Exercise aim –
Copying task for the records below: reproduce each one exactly and drop the pictures.

Provided information –
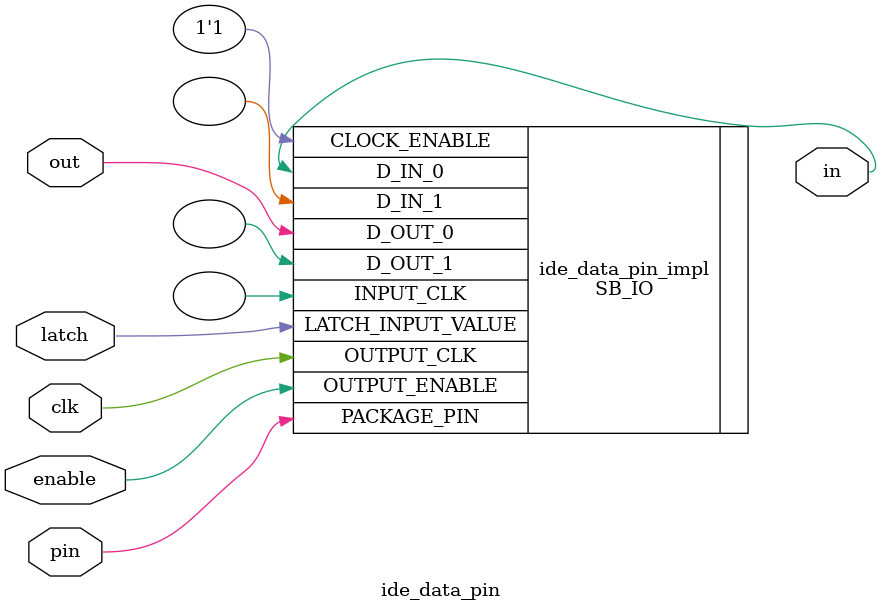
<source format=v>
module ide_data_pin (
		     inout pin,
		     output in,
		     input out,
		     input latch,
		     input enable,
		     input clk
		     );

   SB_IO #(.PIN_TYPE(6'b111011), .PULLUP(1'b0), .NEG_TRIGGER(1'b1))
     ide_data_pin_impl(.PACKAGE_PIN(pin),
		       .LATCH_INPUT_VALUE(latch),
		       .CLOCK_ENABLE(1'b1),
		       .INPUT_CLK(),
		       .OUTPUT_CLK(clk),
		       .OUTPUT_ENABLE(enable),
		       .D_OUT_0(out),
		       .D_OUT_1(),
		       .D_IN_0(in),
		       .D_IN_1()
		       );

endmodule // ide_data_pin

</source>
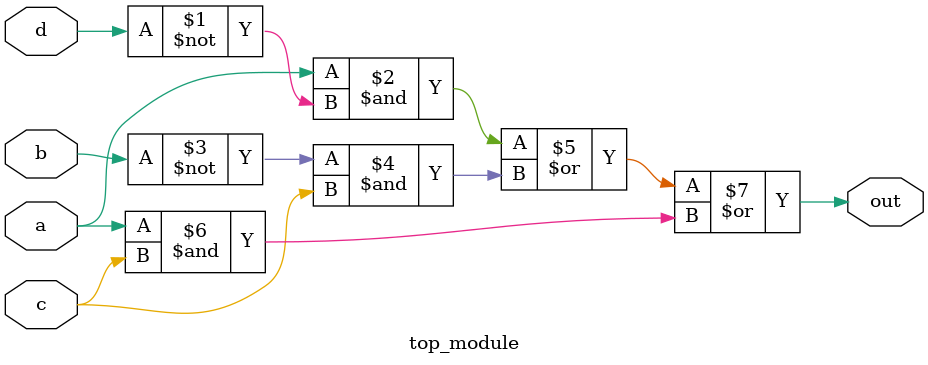
<source format=v>
module top_module(
    input a,
    input b,
    input c,
    input d,
    output out  ); 
    
    assign out = (a & ~d) | (~b & c) | (a & c);

endmodule


</source>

Exercise result –
<source format=v>
module ide_data_pin (
		     inout pin,
		     output in,
		     input out,
		     input latch,
		     input enable,
		     input clk
		     );

   SB_IO #(.PIN_TYPE(6'b111011), .PULLUP(1'b0), .NEG_TRIGGER(1'b1))
     ide_data_pin_impl(.PACKAGE_PIN(pin),
		       .LATCH_INPUT_VALUE(latch),
		       .CLOCK_ENABLE(1'b1),
		       .INPUT_CLK(),
		       .OUTPUT_CLK(clk),
		       .OUTPUT_ENABLE(enable),
		       .D_OUT_0(out),
		       .D_OUT_1(),
		       .D_IN_0(in),
		       .D_IN_1()
		       );

endmodule // ide_data_pin

</source>
<source format=v>
module top_module(
    input a,
    input b,
    input c,
    input d,
    output out  ); 
    
    assign out = (a & ~d) | (~b & c) | (a & c);

endmodule


</source>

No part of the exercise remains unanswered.